Friday, November 26, 2010

Dangers of Disk Housekeeping

Many computer users like to keep their hard drives tidy by cleaning up redundant files. This is actually a dangerous exercise. Let me explain.

When Windows saves a file to disk, it tries to find a single block of space large enough to store the file instead of fragmenting the data across blocks of space in different parts of the drive. Whether a file is fragmented or not makes no difference to being able to access the file. As long as the file appears in a folder listing, the file system holds the information to be able to link the different blocks together in the right order. But it is faster and more efficient to be able to read a file from one continuous block - though to be truthful, with modern fast PCs and hard drives the difference is hardly noticeable.

Some types of file can't easily be stored in a continuous block, either because they are very large and there isn't a single block of space big enough anywhere on the hard drive, or because the file grows over a period of time and other files have been created that prevent its original space from being extended. Database files and Microsoft Office documents are good examples of files that grow over a period of time.


Microsoft Windows has always included a Disk Defragmenter tool. Its purpose is to improve system performance by ensuring that files on the disk are not fragmented. Although running the defragmenter may not make much difference to the perceived performance of a modern PC, it does have an effect - both good and bad - on the chances of recovering deleted files, and that is what we should be concerned about.

When a file is first deleted, its directory entry and related file system information aren't immediately deleted or overwritten so the file may be recovered intact even if it was fragmented. After these file system structures have been overwritten by new data, however, the only way a file may be recovered is forensically. Essentially what happens then is that the recovery software scans the hard drive examining it block by block. Most files start off with a "header block" that identifies the type of file and contains other information such as the length of the file.
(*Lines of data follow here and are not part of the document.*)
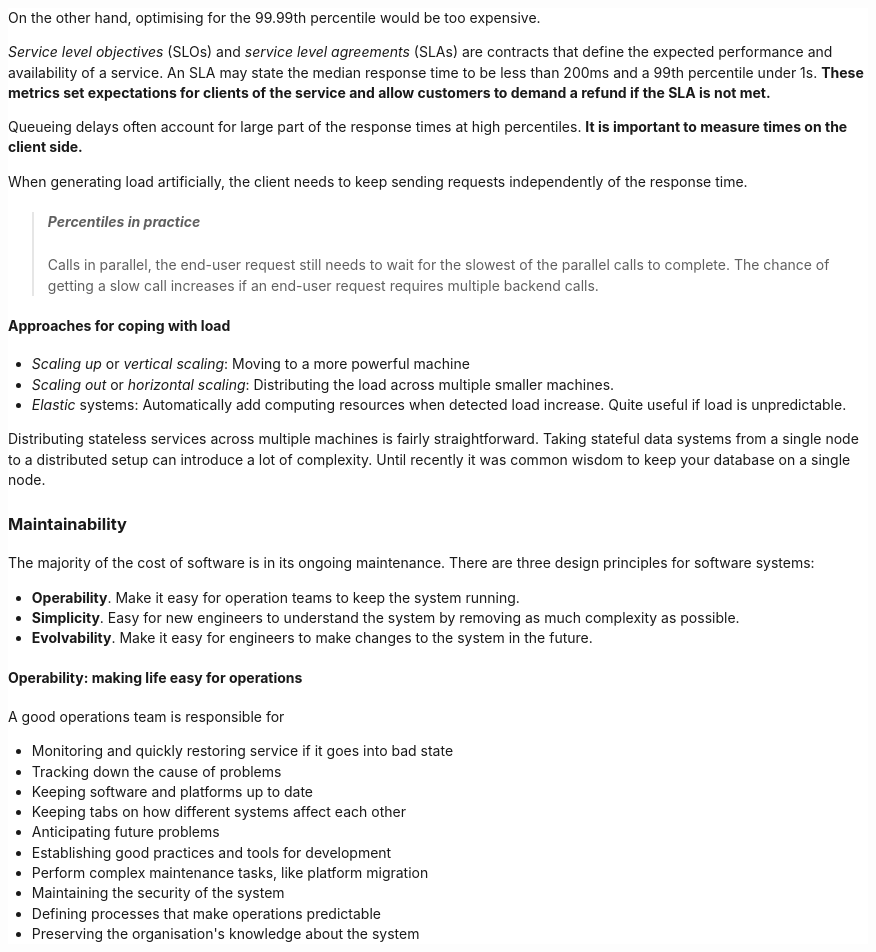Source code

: On the other hand, optimising for the 99.99th percentile would be too expensive.

_Service level objectives_ (SLOs) and _service level agreements_ (SLAs) are contracts that define the expected performance and availability of a service.
An SLA may state the median response time to be less than 200ms and a 99th percentile under 1s. **These metrics set expectations for clients of the service and allow customers to demand a refund if the SLA is not met.**

Queueing delays often account for large part of the response times at high percentiles. **It is important to measure times on the client side.**

When generating load artificially, the client needs to keep sending requests independently of the response time.

> ##### Percentiles in practice
>
> Calls in parallel, the end-user request still needs to wait for the slowest of the parallel calls to complete.
> The chance of getting a slow call increases if an end-user request requires multiple backend calls.

#### Approaches for coping with load

- _Scaling up_ or _vertical scaling_: Moving to a more powerful machine
- _Scaling out_ or _horizontal scaling_: Distributing the load across multiple smaller machines.
- _Elastic_ systems: Automatically add computing resources when detected load increase. Quite useful if load is unpredictable.

Distributing stateless services across multiple machines is fairly straightforward. Taking stateful data systems from a single node to a distributed setup can introduce a lot of complexity. Until recently it was common wisdom to keep your database on a single node.

### Maintainability

The majority of the cost of software is in its ongoing maintenance. There are three design principles for software systems:

- **Operability**. Make it easy for operation teams to keep the system running.
- **Simplicity**. Easy for new engineers to understand the system by removing as much complexity as possible.
- **Evolvability**. Make it easy for engineers to make changes to the system in the future.

#### Operability: making life easy for operations

A good operations team is responsible for

- Monitoring and quickly restoring service if it goes into bad state
- Tracking down the cause of problems
- Keeping software and platforms up to date
- Keeping tabs on how different systems affect each other
- Anticipating future problems
- Establishing good practices and tools for development
- Perform complex maintenance tasks, like platform migration
- Maintaining the security of the system
- Defining processes that make operations predictable
- Preserving the organisation's knowledge about the system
When a header block is detected, the recovery software must assume - in the absence of other information from the file system - that the file was not fragmented, and that the file consists of that header block plus however many consecutive data blocks are needed to contain the length of file stated in the header.

It follows from this that the chances of recovering a deleted file, even if it was deleted a long time ago, are much greater if the file was not fragmented at the time it was deleted. At the same time, running Disk Defragmenter severely harms the chances of recovering files that were deleted prior to running it, as the disk space those deleted files occupied are likely to be reused to hold relocated data. The common quiet afternoon task of cleaning up the hard drive followed by emptying the Recycle Bin and defragmenting is actually one of the worst things you can do. Disk housekeeping is one of the most common causes of deleting wanted files and by emptying the Recycle Bin and defragmenting you have just made the job of recovering those deleted files much more difficult.